* [Exercise directions] Output the run of lines that opens with the first line of the material below and closes with the line containing "aux données utilisées", both included, and drop the pictures.

* [Information shown]
◆ ◆ ◆ ◆ ◆
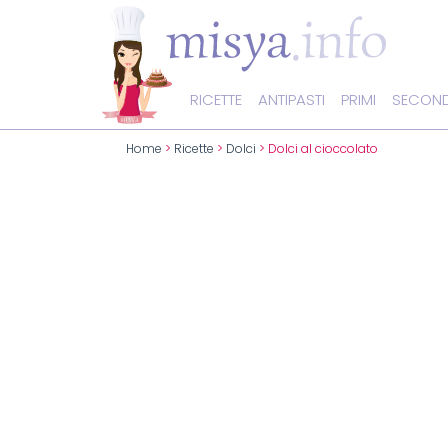
RICETTE
ANTIPASTI
PRIMI
SECOND
Home
>
Ricette
>
Dolci
> Dolci al cioccolato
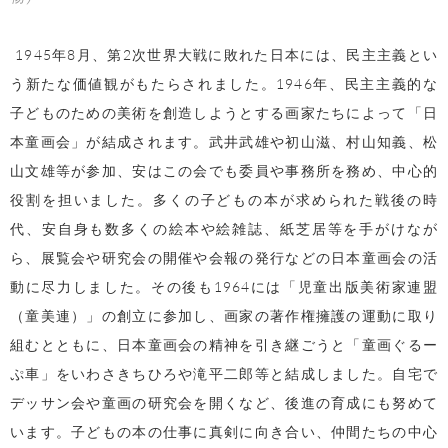
1945
年
8
月、第
2
次世界大戦に敗れた日本には、民主主義とい
う新たな価値観がもたらされました。
1946
年、民主主義的な
子どものための美術を創造しようとする画家たちによって「日
本童画会」が結成されます。武井武雄や初山滋、村山知義、松
山文雄等が参加、安はこの会でも委員や事務所を務め、中心的
役割を担いました。多くの子どもの本が求められた戦後の時
代、安自身も数多くの絵本や絵雑誌、紙芝居等を手がけなが
ら、展覧会や研究会の開催や会報の発行などの日本童画会の活
動に尽力しました。その後も
1964
には「児童出版美術家連盟
（童美連）」の創立に参加し、画家の著作権擁護の運動に取り
組むとともに、日本童画会の精神を引き継ごうと「童画ぐるー
ぷ車」をいわさきちひろや滝平二郎等と結成しました。自宅で
デッサン会や童画の研究会を開くなど、後進の育成にも努めて
います。子どもの本の仕事に真剣に向き合い、仲間たちの中心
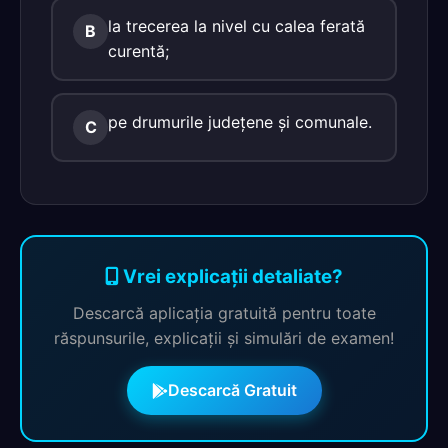
la trecerea la nivel cu calea ferată
B
curentă;
pe drumurile judeţene şi comunale.
C
Vrei explicații detaliate?
Descarcă aplicația gratuită pentru toate
răspunsurile, explicații și simulări de examen!
Descarcă Gratuit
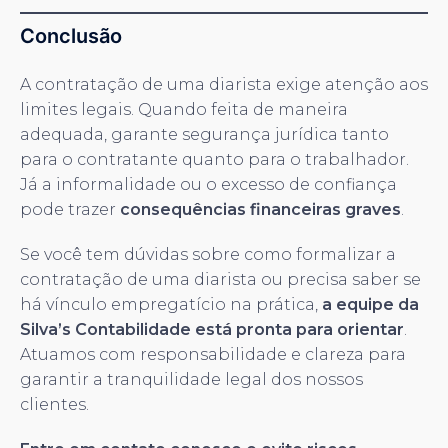
Conclusão
A contratação de uma diarista exige atenção aos
limites legais. Quando feita de maneira
adequada, garante segurança jurídica tanto
para o contratante quanto para o trabalhador.
Já a informalidade ou o excesso de confiança
pode trazer
consequências financeiras graves
.
Se você tem dúvidas sobre como formalizar a
contratação de uma diarista ou precisa saber se
há vínculo empregatício na prática,
a equipe da
Silva’s Contabilidade está pronta para orientar
.
Atuamos com responsabilidade e clareza para
garantir a tranquilidade legal dos nossos
clientes.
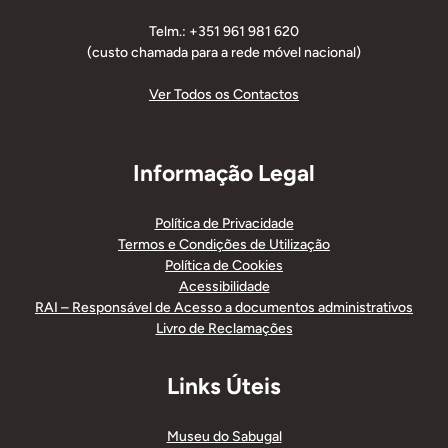
Telm.: +351 961 981 620
(custo chamada para a rede móvel nacional)
Ver Todos os Contactos
Informação Legal
Política de Privacidade
Termos e Condições de Utilização
Política de Cookies
Acessibilidade
RAI – Responsável de Acesso a documentos administrativos
Livro de Reclamações
Links Úteis
Museu do Sabugal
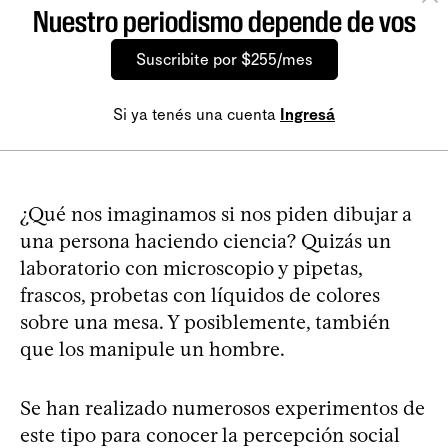
Nuestro periodismo depende de vos
Suscribite por $255/mes
Si ya tenés una cuenta
Ingresá
¿Qué nos imaginamos si nos piden dibujar a
una persona haciendo ciencia? Quizás un
laboratorio con microscopio y pipetas,
frascos, probetas con líquidos de colores
sobre una mesa. Y posiblemente, también
que los manipule un hombre.
Se han realizado numerosos experimentos de
este tipo para conocer la percepción social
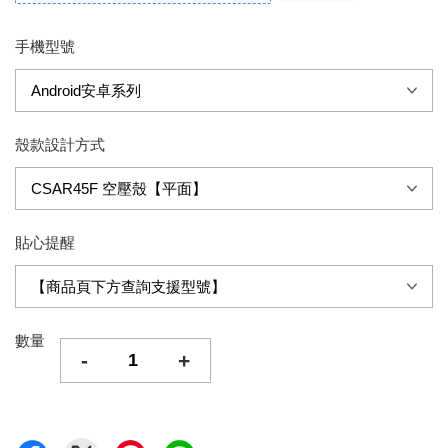
手機型號
殼款設計方式
貼心提醒
數量
-
+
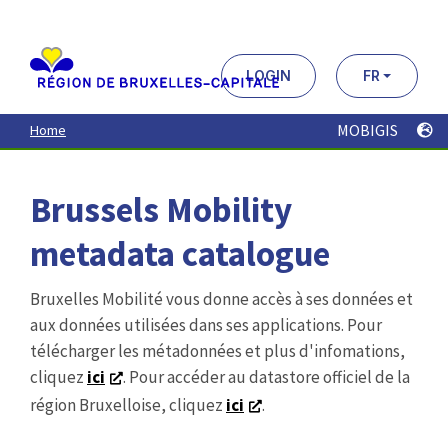
Aller
au
contenu
principal
LOGIN
FR
MOBIGIS
Home
Brussels Mobility
metadata catalogue
Bruxelles Mobilité vous donne accès à ses données et
aux données utilisées dans ses applications. Pour
télécharger les métadonnées et plus d'infomations,
cliquez
ici
. Pour accéder au datastore officiel de la
région Bruxelloise, cliquez
ici
.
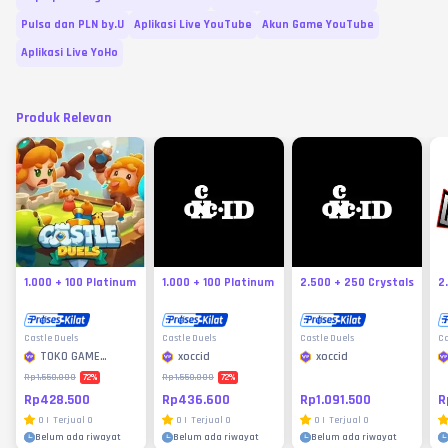
Pulsa dan PLN by.U
Aplikasi Live YouTube
Akun Game YouTube
Aplikasi Live YoHo
Produk Relevan
1.000 + 100 Platinum
1.000 + 100 Platinum
2.500 + 250 Crystals
2
Castle Duels
Castle Duels
Castle Duels
Ca
TOKO GAME
xoccid
xoccid
MURAH
72
%
72
%
Rp1.550.000
Rp1.550.000
Rp428.500
Rp436.600
Rp1.091.500
R
0
|
Terjual
0
0
|
Terjual
0
0
|
Terjual
0
Belum ada riwayat
Belum ada riwayat
Belum ada riwayat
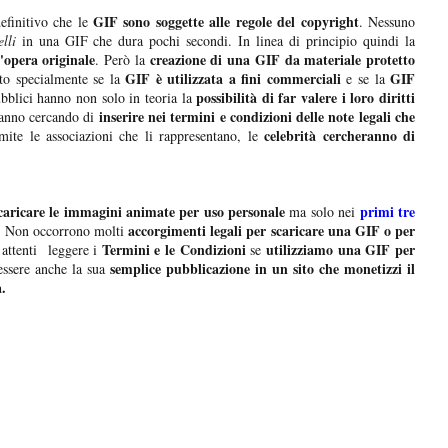
GIF sono soggette alle regole del copyright
finitivo che le
. Nessuno
lli
in una GIF che dura pochi secondi. In linea di principio quindi la
'opera originale
creazione di una GIF da materiale protetto
. Però la
GIF è utilizzata a fini commerciali
GIF
to specialmente se la
e se la
possibilità di far valere i loro diritti
ubblici hanno non solo in teoria la
inserire nei termini e condizioni delle note legali che
anno cercando di
celebrità cercheranno di
ite le associazioni che li rappresentano, le
caricare le immagini animate per uso personale
primi tre
ma solo nei
accorgimenti legali per scaricare una GIF o per
. Non occorrono molti
Termini e le Condizioni
utilizziamo una GIF per
attenti leggere i
se
semplice pubblicazione in un sito che monetizzi il
ssere anche la sua
a.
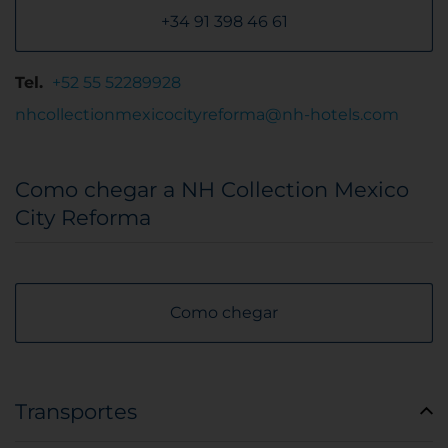
+34 91 398 46 61
Tel.
+52 55 52289928
nhcollectionmexicocityreforma@nh-hotels.com
Como chegar a NH Collection Mexico
City Reforma
Como chegar
Transportes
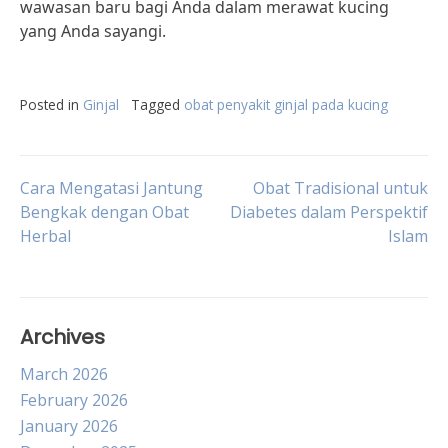
wawasan baru bagi Anda dalam merawat kucing
yang Anda sayangi.
Posted in
Ginjal
Tagged
obat penyakit ginjal pada kucing
Post
Cara Mengatasi Jantung
Obat Tradisional untuk
Bengkak dengan Obat
Diabetes dalam Perspektif
Herbal
Islam
navigation
Archives
March 2026
February 2026
January 2026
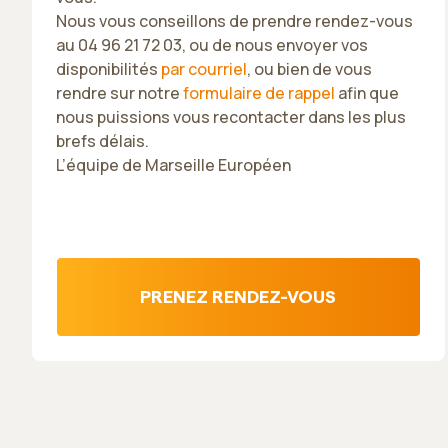
Nous vous conseillons de prendre rendez-vous
au 04 96 21 72 03, ou de nous envoyer vos
disponibilités
par courriel
, ou bien de vous
rendre sur notre
formulaire de rappel
afin que
nous puissions vous recontacter dans les plus
brefs délais.
L’équipe de Marseille Européen
PRENEZ RENDEZ-VOUS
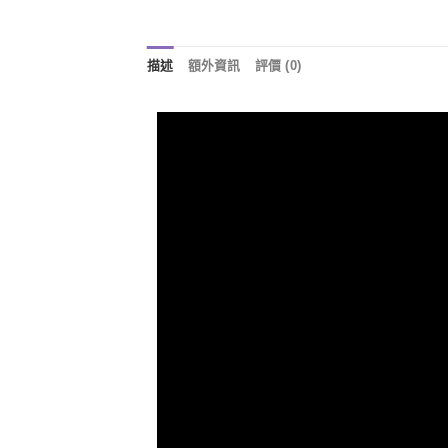
描述
額外資訊
評價 (0)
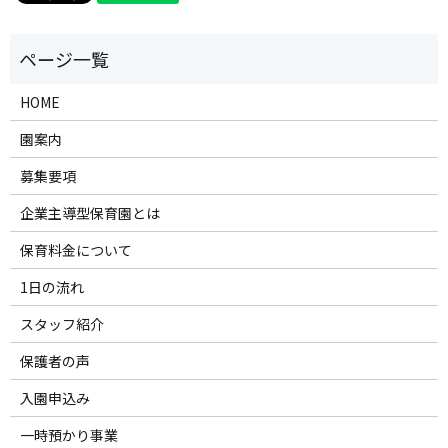
HOME
園案内
募集要項
企業主導型保育園とは
保育料金について
1日の流れ
スタッフ紹介
保護者の声
入園申込み
一時預かり事業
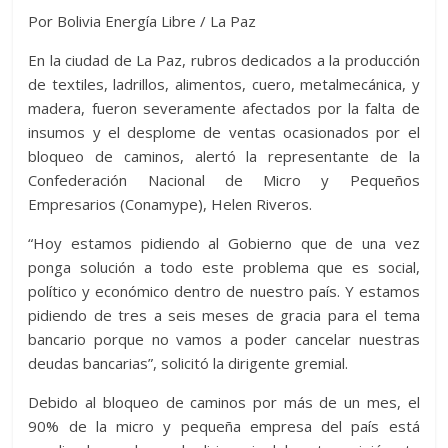
Por Bolivia Energía Libre / La Paz
En la ciudad de La Paz, rubros dedicados a la producción
de textiles, ladrillos, alimentos, cuero, metalmecánica, y
madera, fueron severamente afectados por la falta de
insumos y el desplome de ventas ocasionados por el
bloqueo de caminos, alertó la representante de la
Confederación Nacional de Micro y Pequeños
Empresarios (Conamype), Helen Riveros.
“Hoy estamos pidiendo al Gobierno que de una vez
ponga solución a todo este problema que es social,
político y económico dentro de nuestro país. Y estamos
pidiendo de tres a seis meses de gracia para el tema
bancario porque no vamos a poder cancelar nuestras
deudas bancarias”, solicitó la dirigente gremial.
Debido al bloqueo de caminos por más de un mes, el
90% de la micro y pequeña empresa del país está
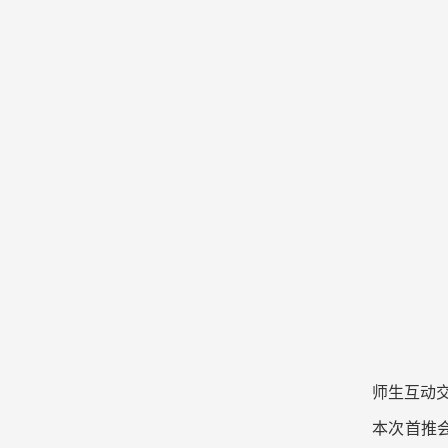
师生互动
本次首推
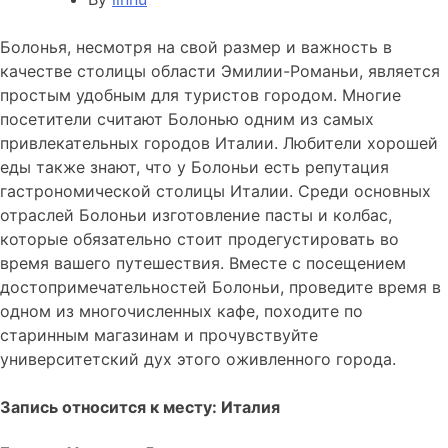
Болонья, несмотря на свой размер и важность в
качестве столицы области Эмилии-Романьи, является
простым удобным для туристов городом. Многие
посетители считают Болонью одним из самых
привлекательных городов Италии. Любители хорошей
еды также знают, что у Болоньи есть репутация
гастрономической столицы Италии. Среди основных
отраслей Болоньи изготовление пасты и колбас,
которые обязательно стоит продегустировать во
время вашего путешествия. Вместе с посещением
достопримечательностей Болоньи, проведите время в
одном из многочисленных кафе, походите по
старинным магазинам и прочувствуйте
университетский дух этого оживленного города.
Запись относится к месту: Италия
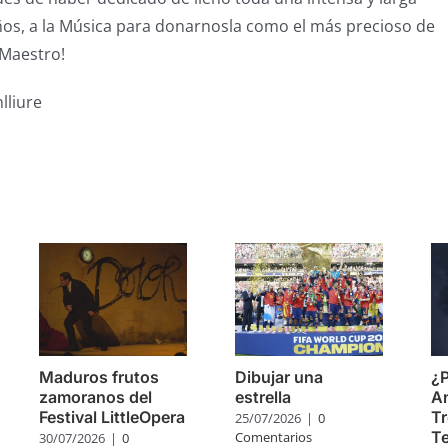
ños, a la Música para donarnosla como el más precioso de
 Maestro!
lliure
s
Maduros frutos
Dibujar una
¿P
zamoranos del
estrella
A
Festival LittleOpera
Tr
25/07/2026
|
0
Te
Comentarios
30/07/2026
|
0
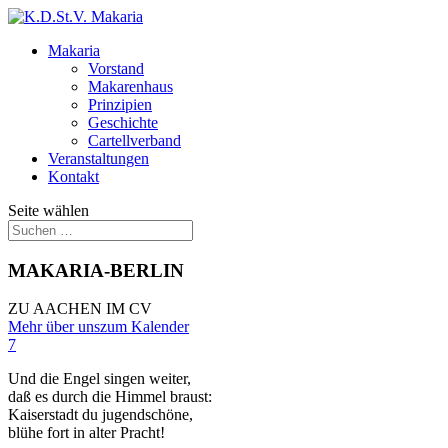
Makaria
Vorstand
Makarenhaus
Prinzipien
Geschichte
Cartellverband
Veranstaltungen
Kontakt
Seite wählen
MAKARIA-BERLIN
ZU AACHEN IM CV
Mehr über uns
zum Kalender
7
Und die Engel singen weiter,
daß es durch die Himmel braust:
Kaiserstadt du jugendschöne,
blühe fort in alter Pracht!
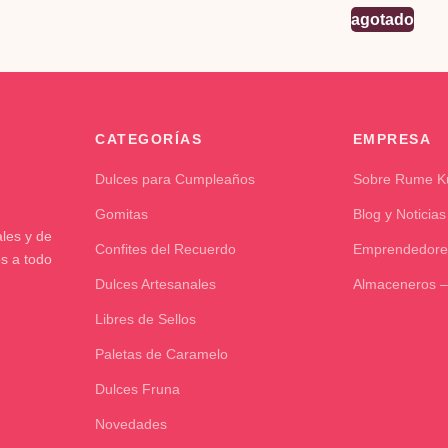
agotado
CATEGORÍAS
EMPRESA
Dulces para Cumpleaños
Sobre Rume 
Gomitas
Blog y Noticias
les y de
Confites del Recuerdo
Emprendedore
os a todo
Dulces Artesanales
Almaceneros –
Libres de Sellos
Paletas de Caramelo
Dulces Fruna
Novedades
◆ ◆ ◆ ◆ ◆
* [Finished task]
RICETTE
ANTIPASTI
PRIMI
SECOND
Home
>
Ricette
>
Dolci
> Dolci al cioccolato
1945
年
8
月、第
2
次世界大戦に敗れた日本には、民主主義とい
う新たな価値観がもたらされました。
1946
年、民主主義的な
子どものための美術を創造しようとする画家たちによって「日
本童画会」が結成されます。武井武雄や初山滋、村山知義、松
山文雄等が参加、安はこの会でも委員や事務所を務め、中心的
役割を担いました。多くの子どもの本が求められた戦後の時
代、安自身も数多くの絵本や絵雑誌、紙芝居等を手がけなが
ら、展覧会や研究会の開催や会報の発行などの日本童画会の活
動に尽力しました。その後も
1964
には「児童出版美術家連盟
（童美連）」の創立に参加し、画家の著作権擁護の運動に取り
組むとともに、日本童画会の精神を引き継ごうと「童画ぐるー
ぷ車」をいわさきちひろや滝平二郎等と結成しました。自宅で
デッサン会や童画の研究会を開くなど、後進の育成にも努めて
います。子どもの本の仕事に真剣に向き合い、仲間たちの中心
la trecerea la nivel cu calea ferată
B
curentă;
pe drumurile judeţene şi comunale.
C
Vrei explicații detaliate?
Descarcă aplicația gratuită pentru toate
răspunsurile, explicații și simulări de examen!
Descarcă Gratuit
Conclusão
A contratação de uma diarista exige atenção aos
limites legais. Quando feita de maneira
adequada, garante segurança jurídica tanto
para o contratante quanto para o trabalhador.
Já a informalidade ou o excesso de confiança
pode trazer
consequências financeiras graves
.
Se você tem dúvidas sobre como formalizar a
contratação de uma diarista ou precisa saber se
há vínculo empregatício na prática,
a equipe da
Silva’s Contabilidade está pronta para orientar
.
Atuamos com responsabilidade e clareza para
garantir a tranquilidade legal dos nossos
clientes.
Telm.: +351 961 981 620
(custo chamada para a rede móvel nacional)
Ver Todos os Contactos
Informação Legal
Política de Privacidade
Termos e Condições de Utilização
Política de Cookies
Acessibilidade
RAI – Responsável de Acesso a documentos administrativos
Livro de Reclamações
Links Úteis
Museu do Sabugal
Nuestro periodismo depende de vos
Suscribite por $255/mes
Si ya tenés una cuenta
Ingresá
¿Qué nos imaginamos si nos piden dibujar a
una persona haciendo ciencia? Quizás un
laboratorio con microscopio y pipetas,
frascos, probetas con líquidos de colores
sobre una mesa. Y posiblemente, también
que los manipule un hombre.
Se han realizado numerosos experimentos de
este tipo para conocer la percepción social
手機型號
殼款設計方式
貼心提醒
數量
-
+
Aller
au
contenu
principal
LOGIN
FR
MOBIGIS
Home
Brussels Mobility
metadata catalogue
Bruxelles Mobilité vous donne accès à ses données et
aux données utilisées dans ses applications. Pour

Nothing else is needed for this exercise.